I hope some of you will at least try an AI. For many of us, the side effects are minimal and addressed with exercise. Granted, some have problems on these meds. I honestly think that forums are a bit skewed by negative posts exceeding positive ones.

I already had pretty severe osteoporosis when I went on letrozole. My bone doc did not want me on Reclast or Prolia (long story, due to other health issue). The drop in bone density the first year was similar to the abrupt loss after menopause, and then eased up. I am on Tymlos now to rebuild.

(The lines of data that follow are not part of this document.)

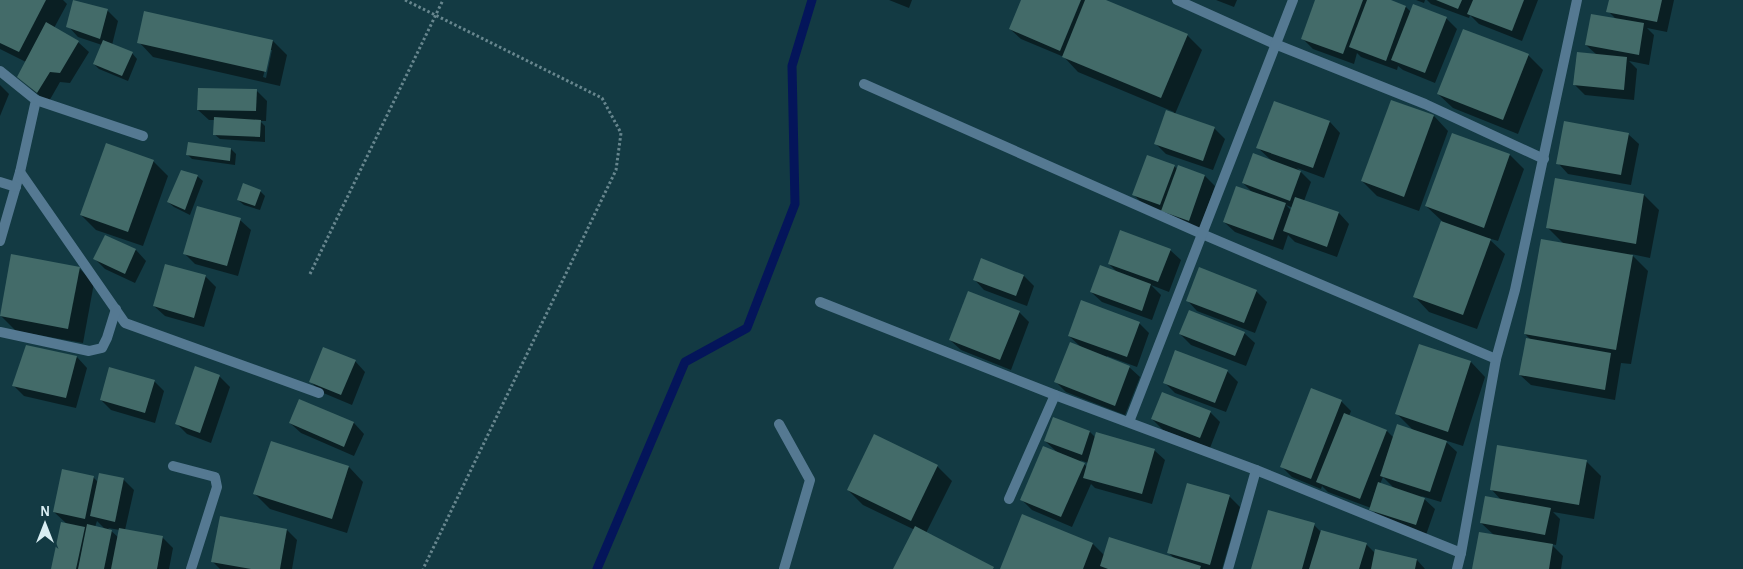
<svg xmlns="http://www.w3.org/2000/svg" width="1743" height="569" font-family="'Alegreya Sans',sans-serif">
<rect width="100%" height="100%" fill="#133a43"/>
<g fill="#0007" fill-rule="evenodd">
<path d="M0 0H63L67 4 54 28 78 42 89 52 70 83 60 82 48 103 18 77 26 62 0 49Z"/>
<path d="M889 0H912L909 8Z"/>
<path d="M1022 0H1103L1187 35 1202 50 1175 114 1214 128 1225 139 1213 170 1166 154 1155 143 1174 112 1078 72 1064 57 1021 39 1010 29Z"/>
<path d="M1216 0H1237L1234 7Z"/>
<path d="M1317 0H1387L1406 7 1411 12 1446 18 1457 29 1435 83 1403 70 1398 66 1397 70 1361 57 1357 53 1354 64 1313 49 1302 38Z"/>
<path d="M1416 0H1425L1424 3Z"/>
<path d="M1427 0H1538L1522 41 1479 24 1470 15 1469 18 1431 4Z"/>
<path d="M1610 0H1674L1667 32 1647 28 1654 35 1649 65 1629 61 1637 69 1634 100 1585 95 1574 84 1597 55 1586 45 1616 19 1608 11Z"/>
<path d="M107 10 118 21 112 45 132 53 137 59 128 81 99 69 94 64 102 45 78 37 68 26Z"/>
<path d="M273 41 287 55 280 86 153 57 139 42ZM270 50H272L266 78 263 77Z"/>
<path d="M1528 55 1543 70 1518 134 1453 108 1438 94Z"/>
<path d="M0 85 9 94 0 116Z"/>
<path d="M256 90 267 101 266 121H260L265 126V142L220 139 214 134 215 120H209L198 110Z"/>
<path d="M1434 116 1448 131 1419 211 1377 196 1362 181Z"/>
<path d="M1330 122 1340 133 1324 178 1297 168 1311 182 1304 201 1339 213 1349 224 1337 257 1295 242 1288 235 1283 250 1235 232 1224 222 1253 193 1243 183 1272 161 1258 148ZM1286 205 1293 208 1292 211Z"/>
<path d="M1628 134 1639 144 1631 185 1568 174 1558 163Z"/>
<path d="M231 149 236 154 235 165 192 159 187 154Z"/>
<path d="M1510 155 1524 169 1498 241 1488 238 1505 254 1477 329 1429 312 1415 297 1442 221 1426 206Z"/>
<path d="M153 161 168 176 143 246 96 230 81 215Z"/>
<path d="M1174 166 1178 170 1205 176 1215 186 1199 231 1144 205 1134 195Z"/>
<path d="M197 176 203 181 190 215 174 207 168 202Z"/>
<path d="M260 191 265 196 260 210 244 205 238 200Z"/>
<path d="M1644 195 1659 210 1650 258 1631 254 1648 271 1631 364 1621 363 1615 400 1531 385 1520 375 1531 340 1525 334 1564 244 1547 227Z"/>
<path d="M240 220 251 230 238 276 195 264 184 253Z"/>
<path d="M136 250 146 261 135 283 105 269 95 259Z"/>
<path d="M1170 250 1181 260 1169 292 1151 285 1161 295 1152 320 1102 302 1091 292 1119 274 1109 264Z"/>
<path d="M79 268 94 283 83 343 16 331 1 316Z"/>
<path d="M205 276 216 287 204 327 165 316 154 306Z"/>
<path d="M1024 276 1034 286 1027 306 984 290 974 279Z"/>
<path d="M1256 291 1267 302 1255 333 1197 311 1187 300Z"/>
<path d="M1019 312 1029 322 1011 370 961 350 950 340Z"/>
<path d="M1139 323 1149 333 1137 367 1107 356V358L1129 367 1140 377 1125 415 1066 392 1056 382 1082 348 1069 336Z"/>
<path d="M1244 333 1255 343 1246 366 1191 345 1180 334Z"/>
<path d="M1419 346 1471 362 1485 377 1463 446 1444 440 1457 452 1441 502 1421 496 1435 509 1426 535 1381 520 1371 508 1328 492 1322 486 1321 489 1292 477 1282 467 1341 401 1351 411 1349 416 1387 431 1394 438 1414 431 1397 414ZM1383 477 1395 489 1380 484Z"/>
<path d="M77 357 87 368 76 408 24 396 13 385Z"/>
<path d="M355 361 365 372 352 405 321 392 311 382Z"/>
<path d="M196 368 220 377 230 387 211 443 187 434 177 424Z"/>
<path d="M1227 371 1238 382 1226 412 1175 393 1164 382Z"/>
<path d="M154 381 164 391 155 423 111 410 101 400Z"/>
<path d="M300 401 354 423 364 434 354 456 301 433 290 423Z"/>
<path d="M1210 412 1220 422 1210 448 1163 430 1152 419Z"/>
<path d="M1053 419 1090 432 1096 438 1154 450 1165 460 1152 504 1095 488 1091 484 1072 527 1032 510 1021 499 1058 453 1045 441ZM1080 460 1088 463 1087 467Z"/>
<path d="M1587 462 1601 476 1594 519 1553 512 1560 519 1556 545 1551 544 1563 556 1561 569H1474L1494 535 1481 523 1502 501 1491 489Z"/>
<path d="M937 466 952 481 926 533 994 569H894L915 530 863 505 848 490Z"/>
<path d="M349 467 363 482 347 533 270 509 255 494Z"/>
<path d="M93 477 98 482 123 479 134 490 125 530 162 537 173 548 169 569H52L67 524 54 512ZM97 521 105 529 95 527ZM108 528 120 530 119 538Z"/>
<path d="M1229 496 1240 507 1222 569H1001L1093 544 1105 556 1175 559 1169 553Z"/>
<path d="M1314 525 1320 531 1366 544 1375 553 1417 560 1425 569H1253Z"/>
<path d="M287 530 297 540 292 569H220L212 561Z"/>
</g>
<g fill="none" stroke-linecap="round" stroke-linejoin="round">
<path stroke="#04155a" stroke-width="9" d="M597 569 685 362 747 328 795 204 792 66 812 0"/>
</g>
<g fill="#436b69">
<path d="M0 0H46L19 52 0 43Z"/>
<path d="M73 0 108 9 100 39 66 27Z"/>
<path d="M1021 0H1081L1060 51 1009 29Z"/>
<path d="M1085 0H1106L1188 34 1161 98 1062 57Z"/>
<path d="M1315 0H1363L1343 54 1301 39Z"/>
<path d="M1367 0H1391L1406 6 1386 61 1349 47Z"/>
<path d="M1436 0H1462L1458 9Z"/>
<path d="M1473 0H1524L1512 31 1467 14Z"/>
<path d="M1609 0H1662L1657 22 1606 12Z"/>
<path d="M1413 4 1447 17 1425 73 1391 60Z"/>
<path d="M144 11 273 40 266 72 137 43Z"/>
<path d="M1591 14 1644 23 1639 55 1585 45Z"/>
<path d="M46 22 79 41 60 73 50 72 37 93 17 77Z"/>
<path d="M1463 29 1529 54 1503 120 1437 94Z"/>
<path d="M103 40 133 52 122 76 93 64Z"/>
<path d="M1577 52 1627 57 1624 90 1573 85Z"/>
<path d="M198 88 257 89 256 111 197 110Z"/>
<path d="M1391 100 1434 115 1404 197 1361 181Z"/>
<path d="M1274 101 1330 121 1313 168 1256 148Z"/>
<path d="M1166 110 1215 127 1203 161 1154 144Z"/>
<path d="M214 117 261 120 260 137 213 135Z"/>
<path d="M1564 121 1629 133 1621 175 1556 164Z"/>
<path d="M1452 133 1510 154 1484 228 1425 206Z"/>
<path d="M188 142 231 148 230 161 186 155Z"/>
<path d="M106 143 154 160 128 232 80 215Z"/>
<path d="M1253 153 1301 171 1290 201 1242 183Z"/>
<path d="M1147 155 1175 165 1160 205 1132 195Z"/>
<path d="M1178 165 1205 175 1189 221 1161 211Z"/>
<path d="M181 170 198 175 185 210 167 202Z"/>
<path d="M1555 178 1644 194 1636 244 1546 228Z"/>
<path d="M243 183 261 190 255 206 237 200Z"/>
<path d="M1236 186 1286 203 1273 240 1223 222Z"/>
<path d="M1295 197 1339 212 1327 247 1283 231Z"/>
<path d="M197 206 241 218 227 266 183 254Z"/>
<path d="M1441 221 1491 239 1463 315 1413 297Z"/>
<path d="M1120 230 1171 249 1158 282 1108 264Z"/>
<path d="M105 235 136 249 125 274 93 259Z"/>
<path d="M1541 239 1633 255 1616 350 1524 334Z"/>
<path d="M11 254 80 267 68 329 0 316Z"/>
<path d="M981 258 1024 275 1016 296 973 280Z"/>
<path d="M165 264 206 275 194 318 153 306Z"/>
<path d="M1100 265 1151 284 1142 311 1090 292Z"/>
<path d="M1199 267 1257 290 1244 323 1186 301Z"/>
<path d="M968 291 1020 311 1000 360 949 340Z"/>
<path d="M1081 300 1140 322 1127 357 1068 336Z"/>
<path d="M1189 310 1245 332 1235 356 1179 334Z"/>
<path d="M1526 338 1611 353 1605 390 1519 375Z"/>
<path d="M1070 342 1130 366 1115 406 1054 382Z"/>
<path d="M1419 344 1471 361 1448 432 1395 414Z"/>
<path d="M26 345 77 356 66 398 12 386Z"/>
<path d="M323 347 356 360 341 395 309 382Z"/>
<path d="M1175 350 1228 370 1215 403 1163 383Z"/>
<path d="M195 366 220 375 200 433 175 424Z"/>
<path d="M109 367 155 380 145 413 100 400Z"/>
<path d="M1311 388 1342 400 1311 479 1280 467Z"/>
<path d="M1162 392 1211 411 1200 438 1151 419Z"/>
<path d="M299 399 354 422 344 447 289 423Z"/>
<path d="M1344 413 1387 430 1360 499 1316 482Z"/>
<path d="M1053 417 1090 431 1082 455 1044 441Z"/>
<path d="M1397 424 1447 441 1430 492 1380 476Z"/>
<path d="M1096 432 1155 449 1142 494 1083 478Z"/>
<path d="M874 434 938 465 911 521 847 490Z"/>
<path d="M271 441 349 466 332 519 253 494Z"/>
<path d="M1497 445 1587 460 1579 505 1490 490Z"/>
<path d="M1043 446 1085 463 1061 517 1020 500Z"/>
<path d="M62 469 94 476 85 519 53 512Z"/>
<path d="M99 473 124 478 115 522 90 516Z"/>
<path d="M1378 482 1425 498 1416 525 1369 510Z"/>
<path d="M1187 483 1230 495 1210 565 1167 553Z"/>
<path d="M1485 496 1551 508 1545 535 1480 523Z"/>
<path d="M1268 510 1315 523 1302 569H1251Z"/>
<path d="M1022 514 1093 543 1083 569H1000Z"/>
<path d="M220 516 287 529 280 569H251L211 562Z"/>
<path d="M61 522 85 527 76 569H51Z"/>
<path d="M87 524 112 530 104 569H78Z"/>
<path d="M915 526 994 567 993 569H893Z"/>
<path d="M119 528 163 536 157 569H111Z"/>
<path d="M1321 530 1367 543 1359 569H1309Z"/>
<path d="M1479 532 1553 544 1549 569H1472Z"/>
<path d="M1109 537 1201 566 1200 569H1108L1100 566Z"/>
<path d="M1375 549 1417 559 1415 569H1371Z"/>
</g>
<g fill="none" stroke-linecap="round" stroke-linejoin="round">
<g stroke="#67868e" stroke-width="3" stroke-dasharray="2.5 2.5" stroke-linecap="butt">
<path d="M405 0 602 98 621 133 616 170 423 569"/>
<path d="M310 274 443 0"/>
</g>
<g stroke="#557992" stroke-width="10">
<path d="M1177 0 1275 44 1425 104 1544 159"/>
<path d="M0 71 36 100 20 172 0 241"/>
<path d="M864 84 1202 234 1496 359"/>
<path d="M36 100 143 136"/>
<path d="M20 172 125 323 319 393"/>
<path d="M0 182 16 187"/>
<path d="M820 302 1055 395 1256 470 1461 553"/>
<path d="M0 332 89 351 102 348 107 338 116 309"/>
<path d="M1129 422 1293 0"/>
<path d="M779 424 810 480 784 569"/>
<path d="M173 466 215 477 217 487 191 569"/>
<path d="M1009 499 1055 395"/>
<path d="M1228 569 1256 470"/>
<path d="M1457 569 1461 553 1496 359 1515 290 1577 0"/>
</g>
</g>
<g transform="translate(45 524)" stroke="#133a43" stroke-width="4" paint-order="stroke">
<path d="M0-4L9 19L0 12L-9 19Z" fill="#d9eef3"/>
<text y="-8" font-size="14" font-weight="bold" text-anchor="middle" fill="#d9eef3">N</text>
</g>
</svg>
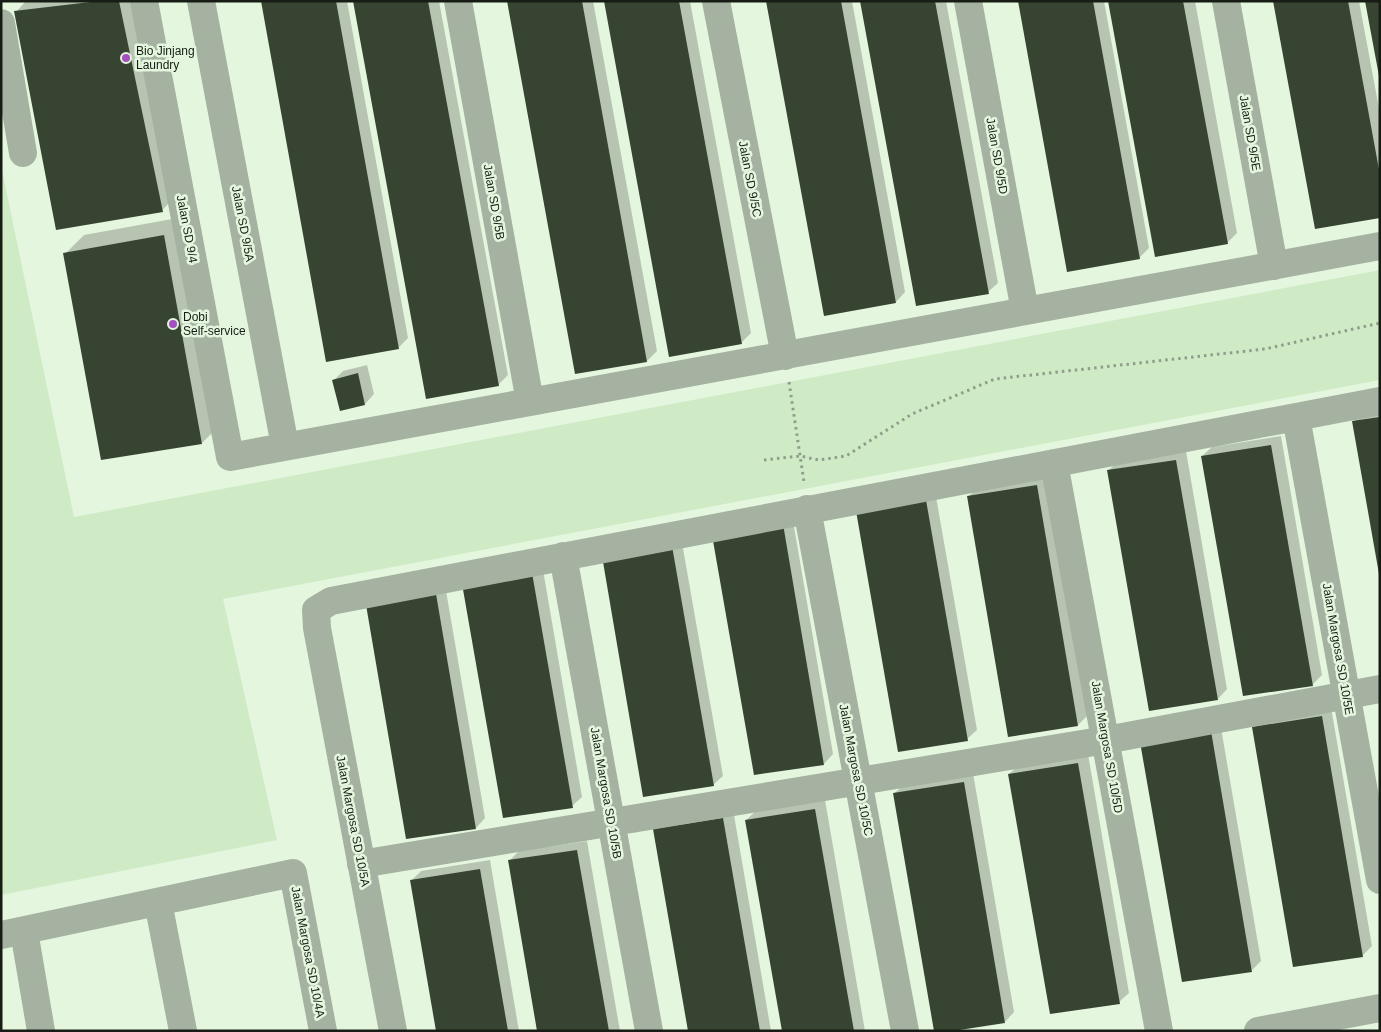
<svg xmlns="http://www.w3.org/2000/svg" width="1381" height="1032" viewBox="0 0 1381 1032" font-family="Helvetica,sans-serif">
	<rect width="100%" height="100%" fill="#e5f6df"/>
	<path fill="#cfebc5" d="M1 165 74 517 1380 270V380L223 599 277 840 1 895Z"/>
	<path fill="#0003" d="M26 1H141L181 192 162 210 16 12Z
		M263 1H347L408 338 398 348Z
		M355 1H439L508 375 498 385Z
		M508 1H593L657 351 647 361 576 373Z
		M605 1H690L751 333 741 343Z
		M768 1H852L905 292 896 302Z
		M862 1H946L998 283 988 292Z
		M1019 1H1104L1149 248 1139 258Z
		M1110 1H1195L1237 233 1227 243Z
		M1274 1H1359L1380 114V216Z
		M183 217 221 424 202 443 65 254 84 235Z
		M367 365 374 394 365 404 340 409 333 381 343 371Z
		M1380 410V572L1354 422 1363 412Z
		M1281 436 1322 675 1312 685 1202 456 1212 447Z
		M1186 451 1227 689 1218 699 1108 471 1118 461Z
		M1046 476 1088 715 1078 725 1009 735 968 497 978 487Z
		M935 491 977 730 967 739 857 512Z
		M792 515 833 754 824 764 714 535Z
		M681 537 723 776 713 785 603 557Z
		M541 558 582 797 572 806 472 568Z
		M444 579 485 818 476 828 366 599Z
		M1331 707 1372 946 1363 955 1295 966 1253 727 1263 717Z
		M1220 722 1261 961 1252 970 1142 742Z
		M1088 754 1129 993 1119 1002 1009 774 1019 765Z
		M973 773 1014 1012 1005 1022 895 793 904 784Z
		M825 800 865 1031H783L746 820 756 811Z
		M733 809 771 1031H689L654 830Z
		M587 841 620 1031H539L509 861 519 851Z
		M490 860 519 1031H437L411 881 421 871Z"/>
	<path fill="#374432" d="M99 1H119L163 212 56 230 14 11Z
		M261 1H336L399 349 326 362Z
		M353 1H428L499 386 426 399Z
		M507 1H582L647 362 575 374Z
		M604 1H679L742 344 669 357Z
		M766 1H841L896 303 824 316Z
		M860 1H935L989 294 916 306Z
		M1018 1H1093L1140 259 1067 272Z
		M1108 1H1183L1228 244 1155 257Z
		M1273 1H1348L1380 175V218L1315 229Z
		M1365 1H1380V76H1379Z
		M164 235 202 444 101 460 63 253Z
		M358 373 365 405 340 411 332 380Z
		M1380 417V574H1379L1352 421Z
		M1271 445 1313 686 1243 696 1201 456Z
		M1176 460 1218 700 1149 711 1107 470Z
		M1037 485 1078 726 1008 737 967 496Z
		M926 500 968 741 898 752 856 511Z
		M783 524 824 765 754 775 712 535Z
		M672 546 714 786 643 797 602 556Z
		M531 567 573 808 503 818 461 578Z
		M435 588 476 829 406 839 365 599Z
		M1322 716 1363 957 1293 967 1252 727Z
		M1211 731 1252 972 1182 982 1140 742Z
		M1078 763 1120 1004 1050 1014 1008 774Z
		M964 782 1005 1023 953 1031H934L893 793Z
		M815 809 854 1031H782L745 820Z
		M723 818 760 1031H688L653 829Z
		M577 850 609 1031H537L508 860Z
		M480 869 508 1031H436L410 880Z"/>
	<g fill="none" stroke-linecap="round" stroke-linejoin="round">
		<path stroke="#909d8c" stroke-width="3" stroke-dasharray="2.5 4" stroke-linecap="butt" d="M789 382 804 482
			M764 460 800 456 819 460 846 456 912 414 995 379 1265 349 1380 323"/>
		<path stroke="#a5b2a1" stroke-width="28" d="M144 1 230 457 1380 246
			M201 1 285 446
			M458 1 530 402
			M716 1 785 356
			M968 1 1025 311
			M1226 1 1274 266
			M1 23 23 153
			M1296 417 1380 880
			M1054 463 1159 1031
			M807 509 905 1031
			M563 556 649 1031
			M361 864 1106 740 1380 689
			M158 902 183 1031
			M24 931 41 1031
			M1 935 293 873 323 1031
			M393 1031 317 628 316 610 331 601 1380 401
			M1258 1031 1380 1008"/>
	</g>
	<g fill="#a34fbd" stroke="#e5f6df" stroke-width="2">
		<circle cx="126" cy="58" r="5"/>
		<circle cx="173" cy="324" r="5"/>
	</g>
	<g text-anchor="middle" stroke-width="5" stroke-linejoin="round" paint-order="stroke">
		<g font-size="12" fill="#171d15" stroke="#e5f6df" text-anchor="start">
			<text x="136" y="55">Bio Jinjang<tspan x="136" dy="14">Laundry</tspan></text>
			<text x="183" y="321">Dobi<tspan x="183" dy="14">Self-service</tspan></text>
		</g>
		<g font-size="12" fill="#171d15" stroke="#e5f6df">
			<text transform="translate(1250 133) rotate(80)" y="4">Jalan SD 9/5E</text>
			<text transform="translate(997 156) rotate(80)" y="4">Jalan SD 9/5D</text>
			<text transform="translate(750 179) rotate(79)" y="4">Jalan SD 9/5C</text>
			<text transform="translate(494 202) rotate(80)" y="4">Jalan SD 9/5B</text>
			<text transform="translate(243 224) rotate(79)" y="4">Jalan SD 9/5A</text>
			<text transform="translate(187 229) rotate(79)" y="4">Jalan SD 9/4</text>
			<text transform="translate(1338 649) rotate(80)" y="4">Jalan Margosa SD 10/5E</text>
			<text transform="translate(1107 747) rotate(80)" y="4">Jalan Margosa SD 10/5D</text>
			<text transform="translate(856 770) rotate(79)" y="4">Jalan Margosa SD 10/5C</text>
			<text transform="translate(606 793) rotate(80)" y="4">Jalan Margosa SD 10/5B</text>
			<text transform="translate(353 821) rotate(79)" y="4">Jalan Margosa SD 10/5A</text>
			<text transform="translate(308 952) rotate(79)" y="4">Jalan Margosa SD 10/4A</text>
		</g>
	</g>
	<rect width="1381" height="1032" fill="none" stroke="#171d15" stroke-width="5"/>
</svg>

I did letrozole for 5 years and felt safer on it. I did a Breast Cancer Index test at year 5 on meds, to see if there was benefit to extended treatment and the answer was no (but high risk of recurrence at 5.7% with a cut off in the 4's.). I am 8 years out.

No it doesn’t. I think AI reduce reoccurrence 30-40% so you can add that to the score to determine % without AI.
Thank you!

Ok, thanks! So the report does not calculate the chance without AI... I thought maybe it was hidden somewhere in the report but I guess they do not do that calculation.

XOXO, BLESSINGS❤️

No I am not taking AI.
I was advised that I didn’t need radiation because I had a mastectomy.
Best of luck to you ! ❤️

Hello,
To the right of the Oncotype score it says on mine the % of distant reoccurrence is 3% if taking AI or tamoxifen. I don’t think AI decrease your chance of reoccurrence by double so I was being generous by stating 6%. My odds are less
By having a mastectomy I decrease my odds even more of a reoccurrence locally and distance.
But we all will worry about it coming back forever unfortunately.